La banda militar alegraba el aire con sus sones impulsivos y viriles. Baranda se sentó en una silla espaciando sus ojos por los tapices de verdura y dejándose acariciar por el fresco incisivo de la tarde, saturado de armonías.




ArribaAbajo- IV -

Salían de la «Comedia francesa».

-La noche está espléndida -dijo Baranda-. Podemos ir a pie.

Y echaron a andar por la avenida de la Ópera, hacia los bulevares.

-¡Qué hermosa avenida! -exclamó doña Tecla-. Parece un salón de baile.

Sobre el asfalto brillante y terso, como la luna de un espejo bituminoso, resbalaban sin ruido fiacres y automóviles. Por las anchas aceras iban y venían ondulantes mujeres de exquisita elegancia y caballeros de frac. En el fondo de la calle rectilínea y fulgurante se destacaba la fachada sombría de la Gran Ópera.

Se detuvieron un instante para contemplar la rue de la Paix, iluminada por dos filas de faroles. A lo lejos, la columna Vendôme, imitación de la de Trajano, de Roma, recordaba los triunfos de la Grande Armée.
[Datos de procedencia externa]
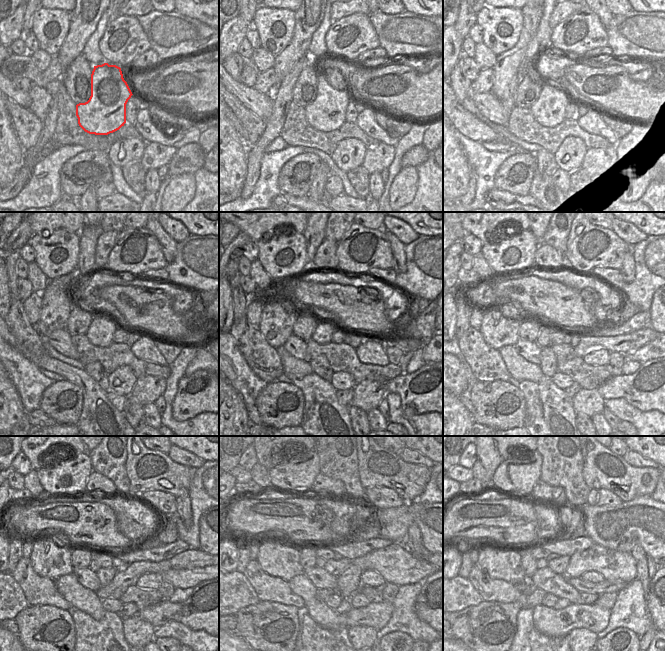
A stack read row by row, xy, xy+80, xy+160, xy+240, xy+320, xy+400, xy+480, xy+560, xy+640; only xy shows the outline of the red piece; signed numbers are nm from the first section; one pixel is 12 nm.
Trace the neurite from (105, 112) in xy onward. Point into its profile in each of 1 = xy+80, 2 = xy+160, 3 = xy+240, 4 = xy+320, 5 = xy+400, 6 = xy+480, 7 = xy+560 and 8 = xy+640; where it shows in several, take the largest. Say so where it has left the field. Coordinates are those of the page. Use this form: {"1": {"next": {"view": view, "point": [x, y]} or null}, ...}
{"1": {"next": {"view": "xy+80", "point": [327, 112]}}, "2": {"next": {"view": "xy+160", "point": [549, 110]}}, "3": {"next": {"view": "xy+240", "point": [100, 333]}}, "4": {"next": {"view": "xy+320", "point": [322, 335]}}, "5": {"next": {"view": "xy+400", "point": [543, 339]}}, "6": {"next": {"view": "xy+480", "point": [94, 565]}}, "7": {"next": {"view": "xy+560", "point": [320, 562]}}, "8": {"next": {"view": "xy+640", "point": [540, 563]}}}

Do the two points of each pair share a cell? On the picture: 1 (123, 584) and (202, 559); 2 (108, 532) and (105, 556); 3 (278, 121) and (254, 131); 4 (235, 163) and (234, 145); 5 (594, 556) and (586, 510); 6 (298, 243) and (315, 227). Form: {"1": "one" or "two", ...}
{"1": "one", "2": "two", "3": "two", "4": "one", "5": "two", "6": "two"}

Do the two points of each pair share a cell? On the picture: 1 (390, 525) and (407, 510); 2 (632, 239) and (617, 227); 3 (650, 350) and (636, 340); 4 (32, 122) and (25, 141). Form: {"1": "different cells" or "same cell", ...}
{"1": "same cell", "2": "same cell", "3": "different cells", "4": "same cell"}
-¿Qué te ha parecido Le passé? -preguntó Alicia a Nicasia.

-Interesantísimo.

-E inmoralísimo -agregó don Olimpio, que durante la representación no cesó de cuchichear con la Presidenta, mientras doña Tecla dormitaba.
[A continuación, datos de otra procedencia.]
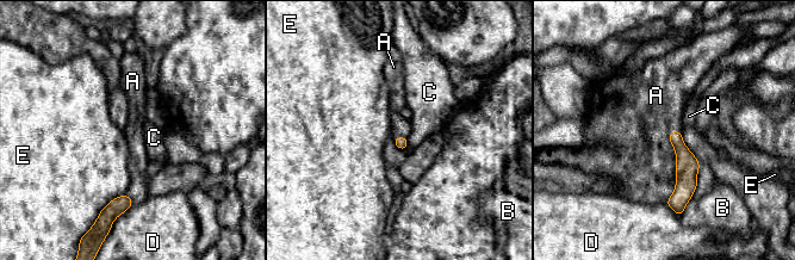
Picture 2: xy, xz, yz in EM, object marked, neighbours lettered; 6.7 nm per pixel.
Attach A. The object is 80 nm wide here; A is the same cell, B, C, D and E are other cells; the object passes into it along (687, 166), (676, 163), (644, 167) in picture 2; it goes on there.

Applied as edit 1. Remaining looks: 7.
Look: overview. Redraw.

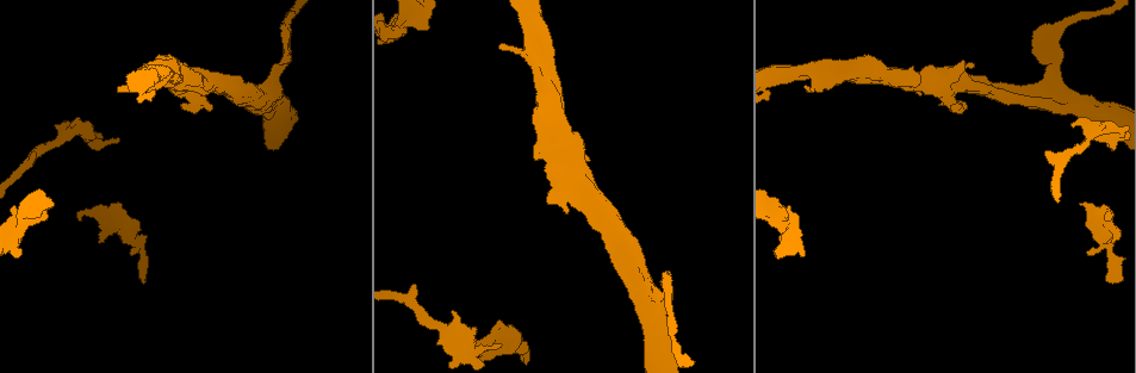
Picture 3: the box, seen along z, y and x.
Look: em xz step 16 (letters) at (967, 109) of picture 3. Free end.

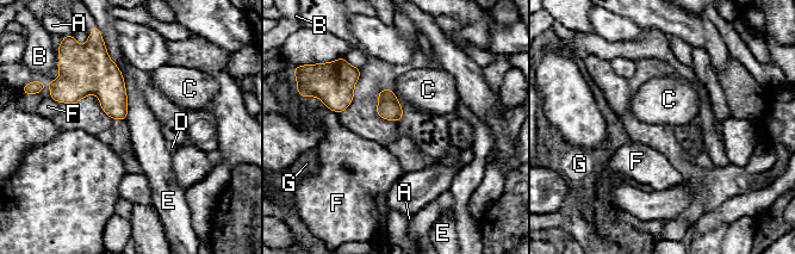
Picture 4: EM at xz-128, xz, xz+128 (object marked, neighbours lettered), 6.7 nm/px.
Look: em planes (letters) at the same point. Another direction.

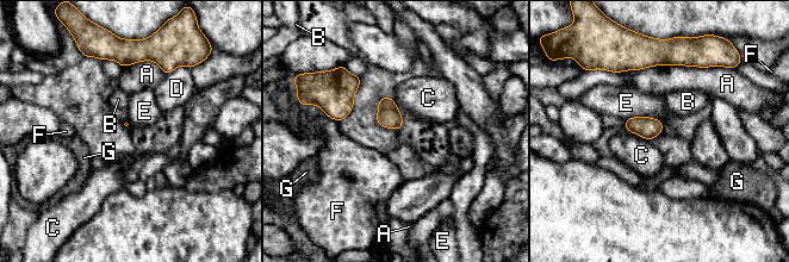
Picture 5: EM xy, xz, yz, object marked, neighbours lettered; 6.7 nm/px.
Pass. The longest contact is with A, 600 nm; A, B, C, D, E, F and G are other cells; a border runs along (626, 118), (654, 117), (663, 124) in picture 5; no lettered piece goes on from it.

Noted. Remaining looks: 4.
Look: 3d 2 µm at (1111, 241) of picture 3. An open end.

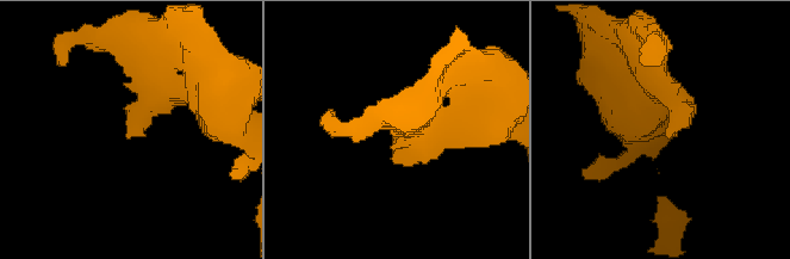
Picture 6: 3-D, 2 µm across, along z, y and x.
Look: em planes (letters) at (669, 137) of picture 6.

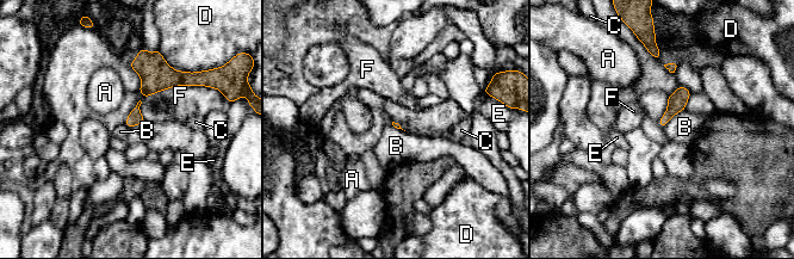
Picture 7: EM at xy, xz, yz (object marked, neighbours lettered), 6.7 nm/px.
Pass. A, B, C, D, E and F are other cells; a border runs along (686, 109), (676, 112), (664, 128) in picture 7; none of them fits.

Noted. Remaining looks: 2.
Look: em planes (plain) at (780, 210) of picture 3.

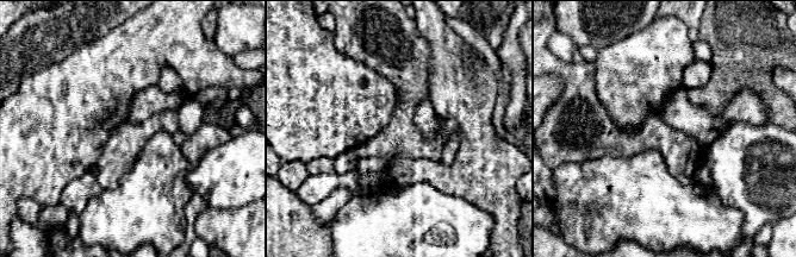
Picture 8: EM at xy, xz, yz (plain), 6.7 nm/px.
Look: em planes (letters) at the same point. What lies round it.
-Pues a mí -continuó Alicia- el tipo de la Dominique me parece falso. Yo no me explico que se vuelva a recibir, a no ser a tiros, al hombre que, si más ni más, toma la puerta y... ¡ojos que te vieron ir!

-¿Qué quieres, hija mía? Así aman las francesas. Son mujeres sin pasiones -agregó la Presidenta.
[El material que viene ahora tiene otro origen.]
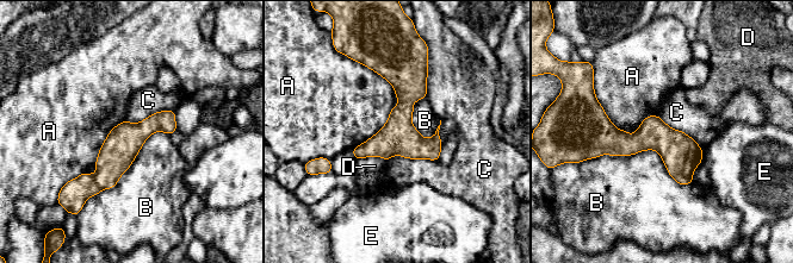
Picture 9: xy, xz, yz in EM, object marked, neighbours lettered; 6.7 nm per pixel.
Pass. A, B, C, D and E are other cells; it runs along (172, 113), (149, 125), (85, 188) in picture 9; continuous, no second cell.

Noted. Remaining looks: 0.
Done: edits made, attach at picture 2; the rest is unchecked.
-El amor, según Stendhal -dijo el doctor- es una fiebre que nace y se extingue sin intervención de la voluntad.

-No siempre -dijo Nicasia.

-El único personaje -prosiguió Alicia aludiendo a Baranda- que me parece real, es François Prieur. Es mentiroso, mujeriego y voluble como todos los hombres. No comprendo cómo Dominique puede amarle.

-¿Quién te ha contado a ti -la arguyó su marido- que el amor le pide su hoja de servicios a nadie? Una mujer inteligente y honesta puede enamorarse de un hombre abyecto, y a la inversa. El amor siente, no analiza.

-No tan calvo, doctor -dijo la Presidenta-. Pero ese tipo -interrogó Nicasia- ¿por qué planta a una mujer tan buena, tan leal y tan noble?

-Porque así son los hombres -contestó Alicia.

-Porque, como dice Schopenhauer -arguyó Plutarco-, una vez satisfecho el deseo, viene la decepción.

-Nada, hija -repuso la Presidenta, dejando a don Olimpio con un requiebro en la boca-; los hombres son como los animales: después que nos poseen...

-Os eructan en la cara -agregó Plutarco riendo-; como dice Shakespeare por boca de...

-Gracias -respondió don Olimpio sin medir el alcance de lo que decía-. Todos se miraron sorprendidos, menos doña Tecla, siempre en Babia.

-En todo amor -observó Baranda- hay siempre una víctima...

-Y dilo -recalcó Alicia.

-Hay siempre uno que ama y otro... que se deja amar.

-¡Cínico! -exclamó Alicia nerviosa.

-Ni que decir tiene -indicó Nicasia- que la víctima es siempre la mujer.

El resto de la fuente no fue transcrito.